1) de face,de gauche à droite: la fenêtre rouge pour laisser passer le rayon infra- rouge, le curseur que l’on pousse vers le bas pour mettre le retardateur en fonction, le volet de protection que l’on glissera vers le bas pour découvrir et le viseur et l’objectif, l’échelle des sensibilités que l’on règle avec la roue dentée situé sous le volet,le flash avec sa roue de fixation  en position verticale.
2)de dos , de droite à gauche:  la roue dentée pour avancer le film et armer l’obturateur, le viseur, le dos du flash avec  sa lampe témoin  (orange)de charge ,et les indications de son Nombre guide.
3) de dessus,de droite à gauche : le compteur de prises de vues, le bouton déclencheur,la manivelle de rembobinage,la tirette pour mettre le flash en fonction.
4)de dessous,de droite à gauche : le bouton de débrayage  pour rembobiner le film,le logement des piles du boîtier, l’écrou pour fixer un pied,le logement des piles du flash.
Conclusion:
Vous l’avez deviné, cet appareil n’a rien d’universel et les adeptes du tout manuel passeront leur chemin.
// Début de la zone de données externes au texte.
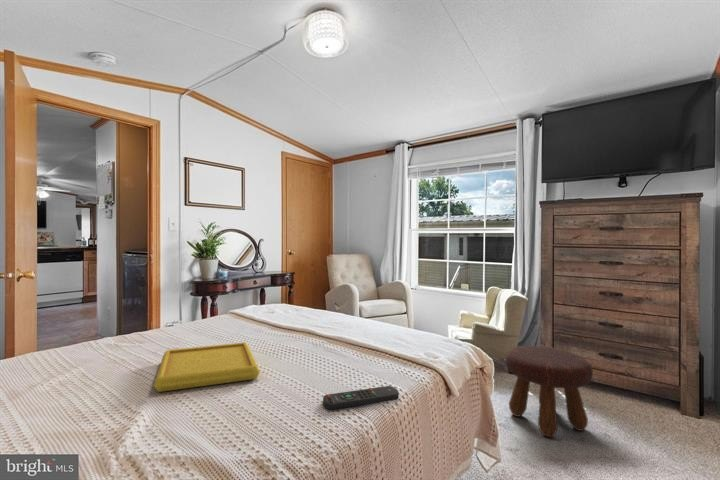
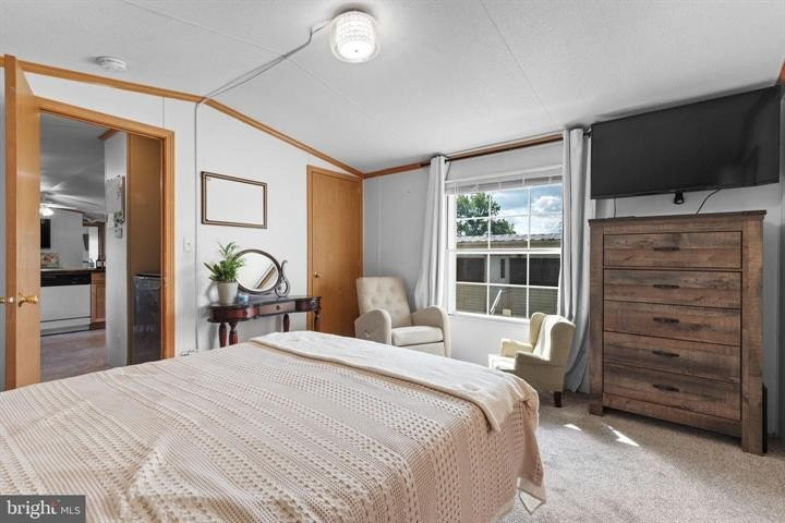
- remote control [322,385,400,411]
- serving tray [153,341,261,393]
- footstool [504,345,594,438]
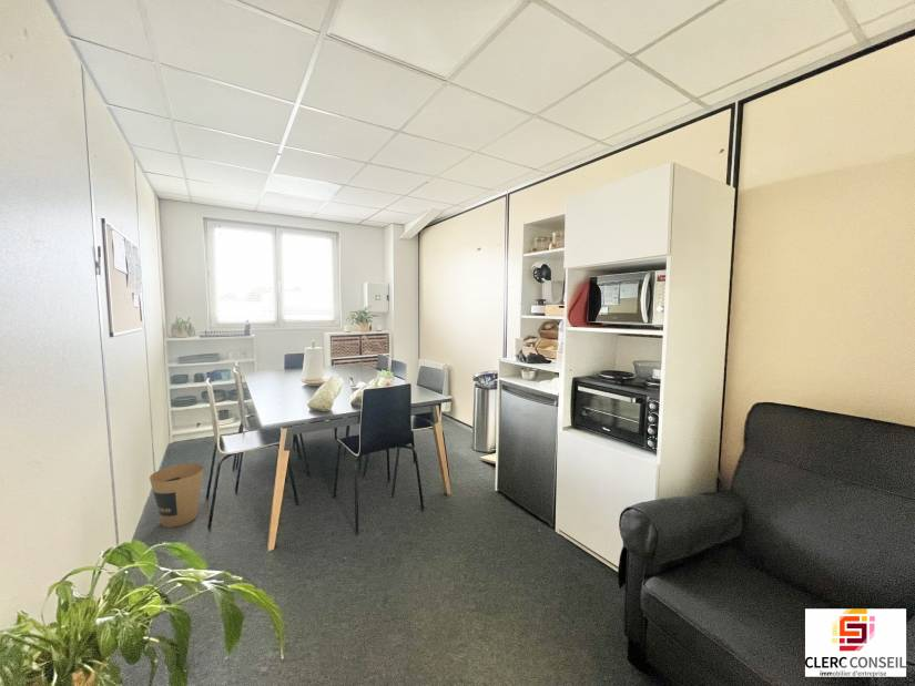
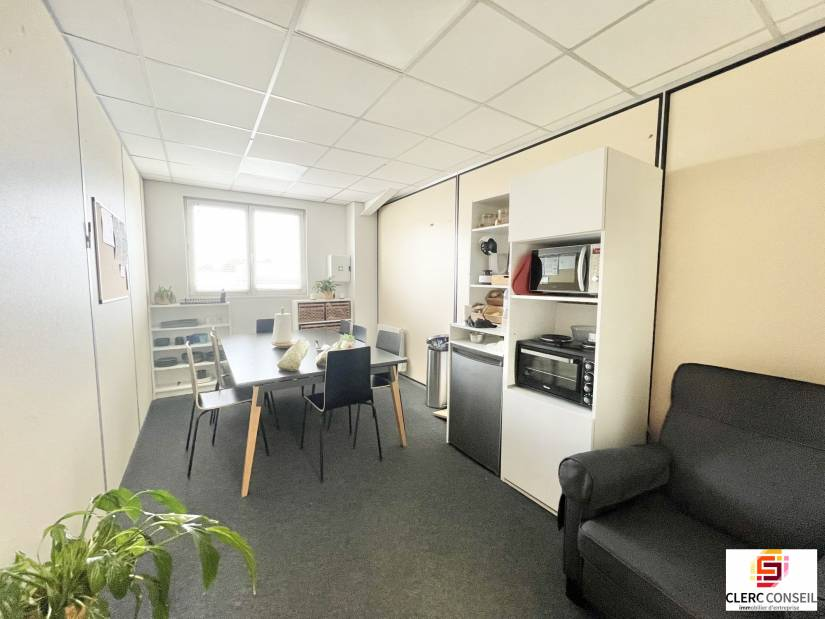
- trash can [149,462,204,529]
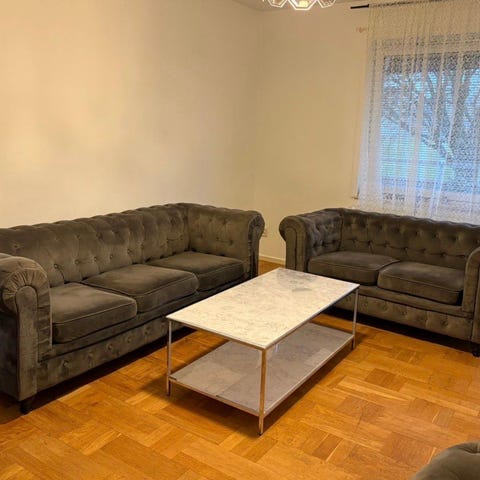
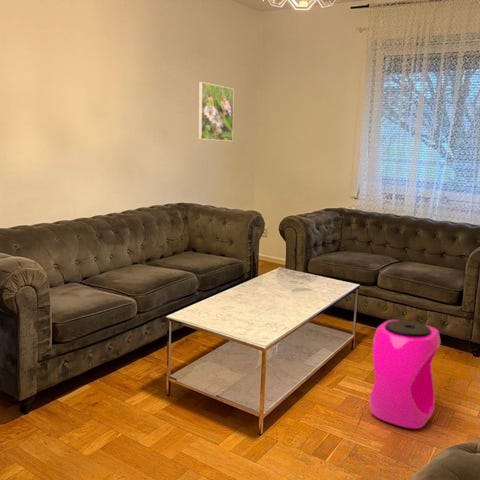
+ stool [368,319,442,430]
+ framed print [198,81,235,142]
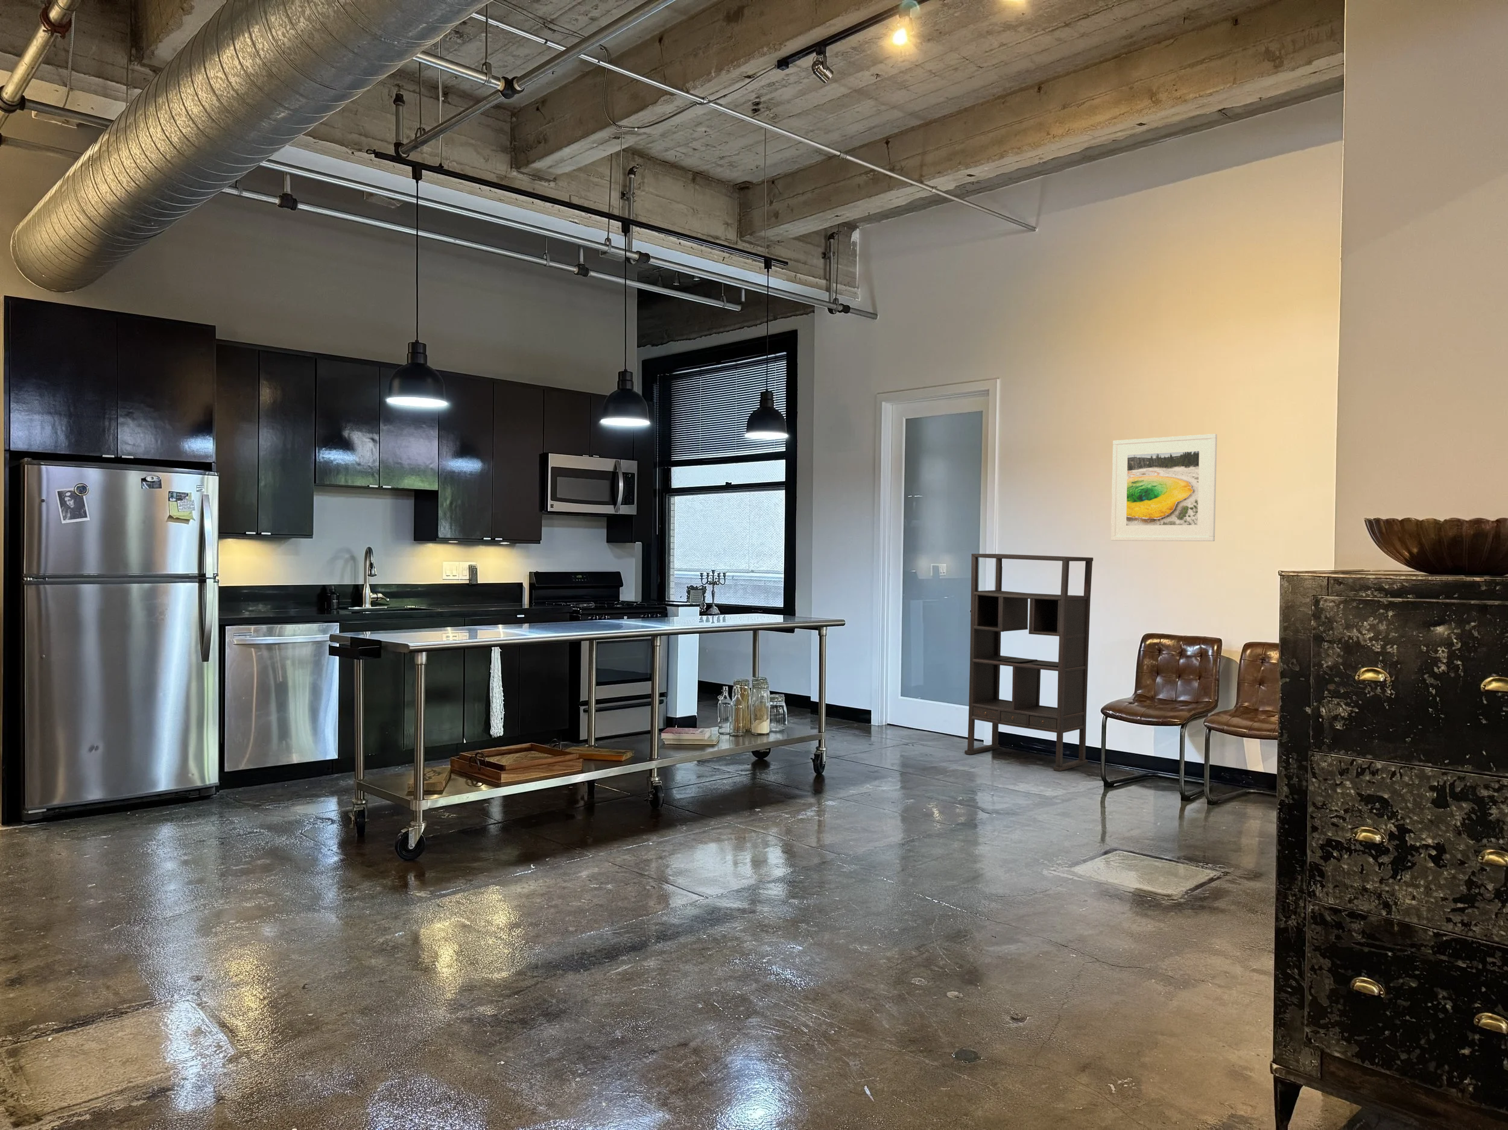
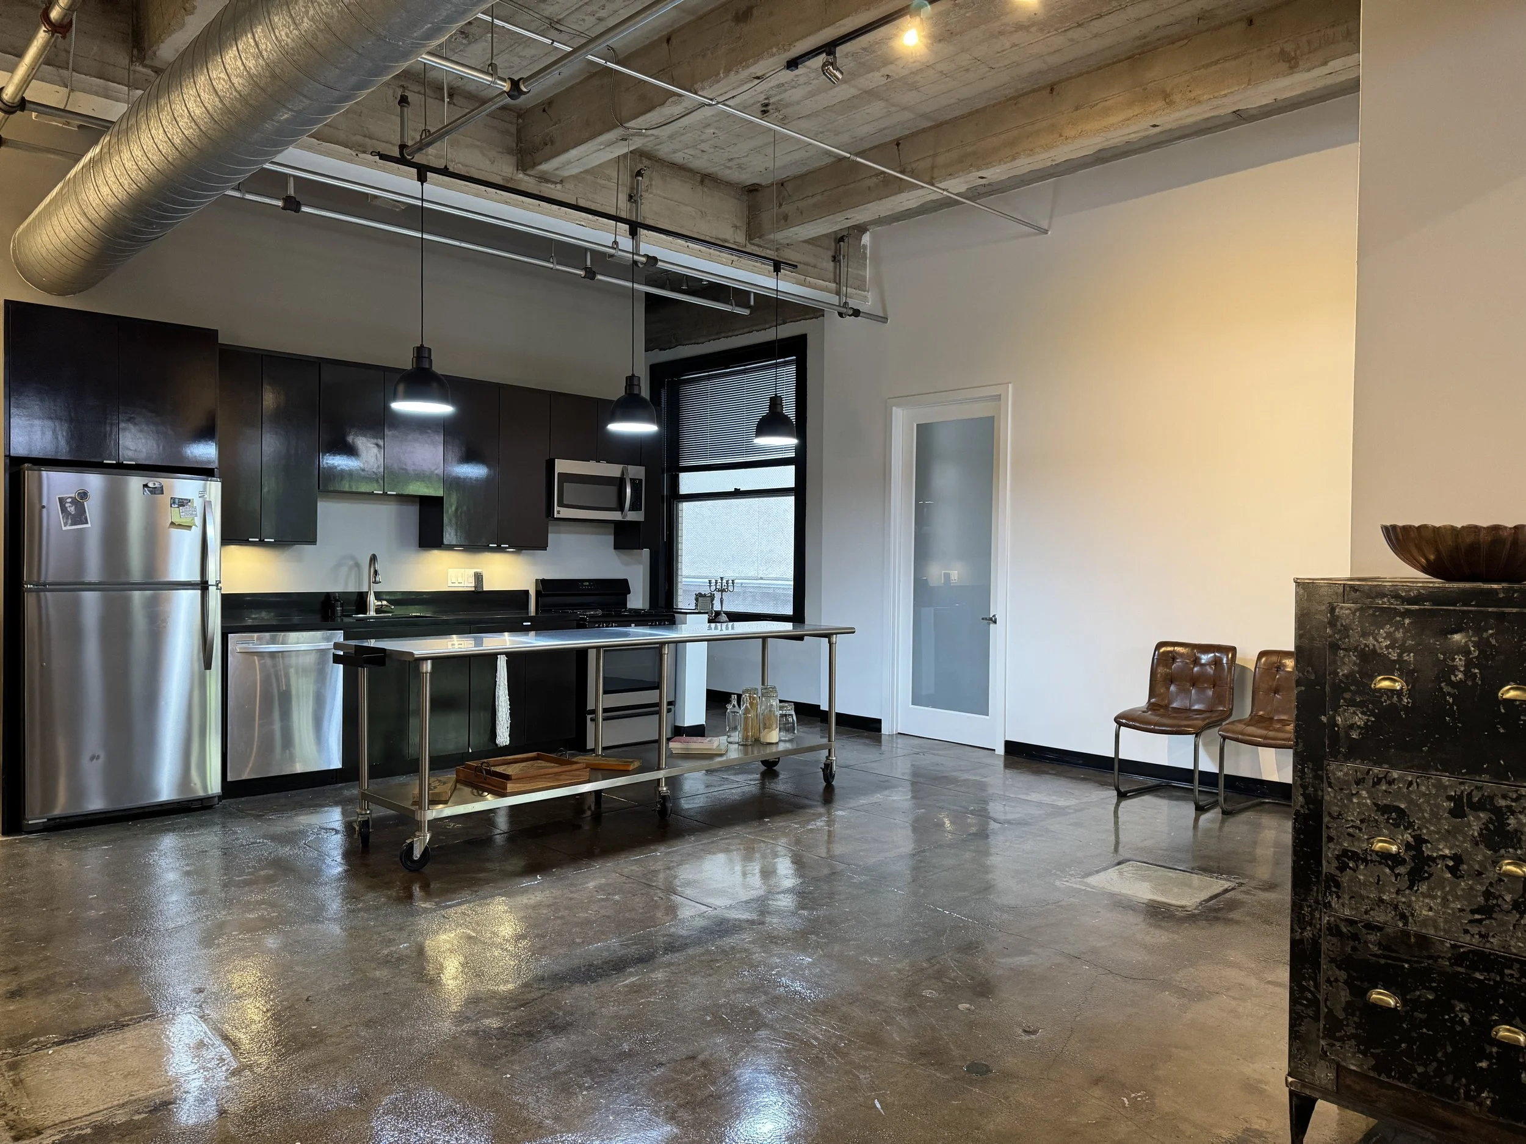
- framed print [1110,433,1217,541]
- shelving unit [964,553,1094,772]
Néanmoins, ce compact a de très grandes qualités pour ce qui est des photos souvenirs de vacances et des photos de rue car c’est un « point and shoot « comme disent les anglo-saxons, remarquables  grâce surtout à l’excellence de son optique.IL est léger, discret et presque silencieux. Dans des conditions de lumières non extrêmes, il rivalise avec les meilleurs. C’était le smartphone de l’époque du moins au point de vue photo! De nos jours,il est très recherché pour utilisation et sa côte ne cesse de grimper puisqu’elle va de 90 euros jusqu’à près de 300euros pour le coffret avec le flash et le mode d’emploi.